In case you haven’t heard yet, which I doubt, the 3-5 Bears are favored by 5½ points over the 4-4 Green Bay Packers this Sunday at Soldier Field.
That’s right, for the first time since 2008, the wise guys think the Bears are better than the Packers. While that is in huge part due to the fact all-world quarterback Aaron Rodgers will be in street clothes on the sidelines Sunday, the dramatic improvement in the Bears defense and their NFL sixth-best ground game starring Jordan Howard and Tarik Cohen are at least partly due credit as well.
And therein lies the greatest challenge facing the Bears between now and New Years Day. Semi-regular competitive performances with the occasional upset win tossed in just isn’t going to cut it anymore. Head coach John Fox, who many assumed would be leaving town at the end of the season, appears to have his club turned around and may just be on his way to buying himself another season or three in town.

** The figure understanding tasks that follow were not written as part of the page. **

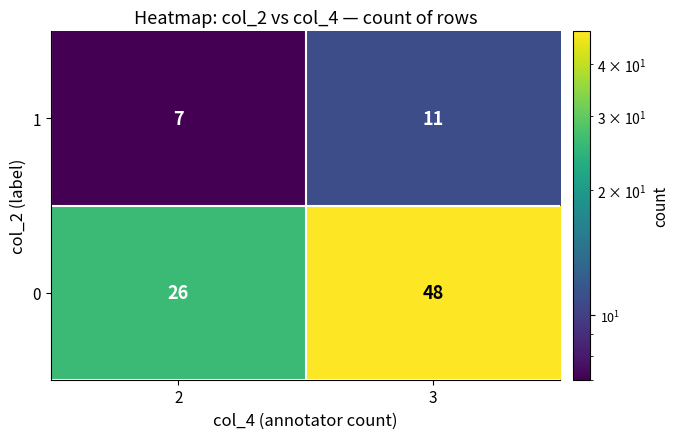

At which category does the chart reach its peak across all series?

3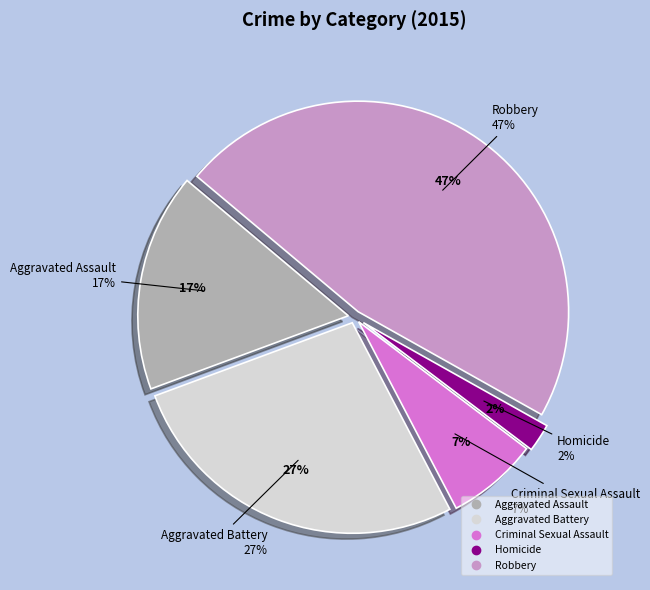

What percentage is NOT represented by Aggravated Battery?

73.0%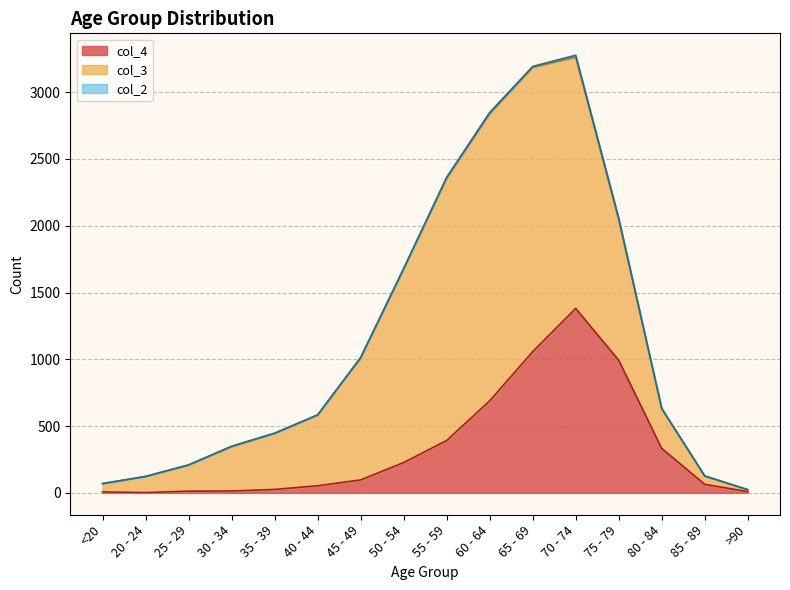

Reading left to right, what are all the values shown in this chart?

col_4: 7	2	13	14	26	53	97	227	392	689	1057	1381	993	333	64	9
col_3: 62	121	196	333	420	530	915	1450	1965	2151	2130	1882	1053	296	62	15
col_2: 1	0	0	2	1	1	1	3	6	8	6	14	12	4	1	0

But a 3-5 second half, doubling the Bears win total after last season, isn’t going to get the job done. The expectations now are that the Bears at least win the five second-half games they are almost certain to be favored in, and if they do, they will be expected to contend for a playoff spot next year.
That bridge isn’t crossed without significant strides from wunderkind quarterback Mitch Trubisky and the arrival of an aerial attack, and that development is in the hands of offensive coordinator Dowell Loggains.
Whether Loggains is the man for the job now has become the focal point of the next eight weeks.
While Fox might be able to save himself, can he do it without dramatic improvement from Trubisky and the offense? And if that doesn’t happen but the Bears play well enough for Fox to get a one-year extension, would a condition be a willingness to jettison Loggains?
Somehow I got way ahead of myself. Is Loggains the guy to make a Pro Bowler out of Trubisky and match the work Vic Fangio is doing with the defense?
Right now, Trubisky is struggling with one of the lowest completion percentages in the league, and on Wednesday, Loggains explained it like this.
“I think it’s something to do with throwing the ball away, being smart. I think he hasn’t forced many balls. We probably have to do a better job in pass protection and separating versus man coverage to help him out a little bit.”
That is fair enough as clearly the offense is going nowhere without upgrades at receiver, but what is Loggains going to do to put Trubisky in a better position to succeed?
The kid QB had a shot at a breakout moment on the second-to-last possession in New Orleans when Loggains left him in the shotgun with limited options on both third-and-1 and fourth-and-1, and his explanation of those play calls Wednesday was interesting.
“We had two new guys in. One of them obviously, Compton, was banged up at the time. Sitton was playing center. We had a couple snap issues a little bit before.
“We felt good about the calls. We knew what they were gonna be in. It was obviously in a two-minute situation, so there were some of the exotic sub fronts, so [we] just felt better in pass pro from the matchups and how we were set up front at that time.”
While those are exactly the kind of tough calls Loggains has to make, the answer doesn’t necessarily wash. I’ve never met an O-lineman who wasn’t more comfortable run blocking than in pass protection.
For most fans, winning any way the Bears can over the next eight weeks will be good enough, but for Loggains, some better answers need to be coming soon.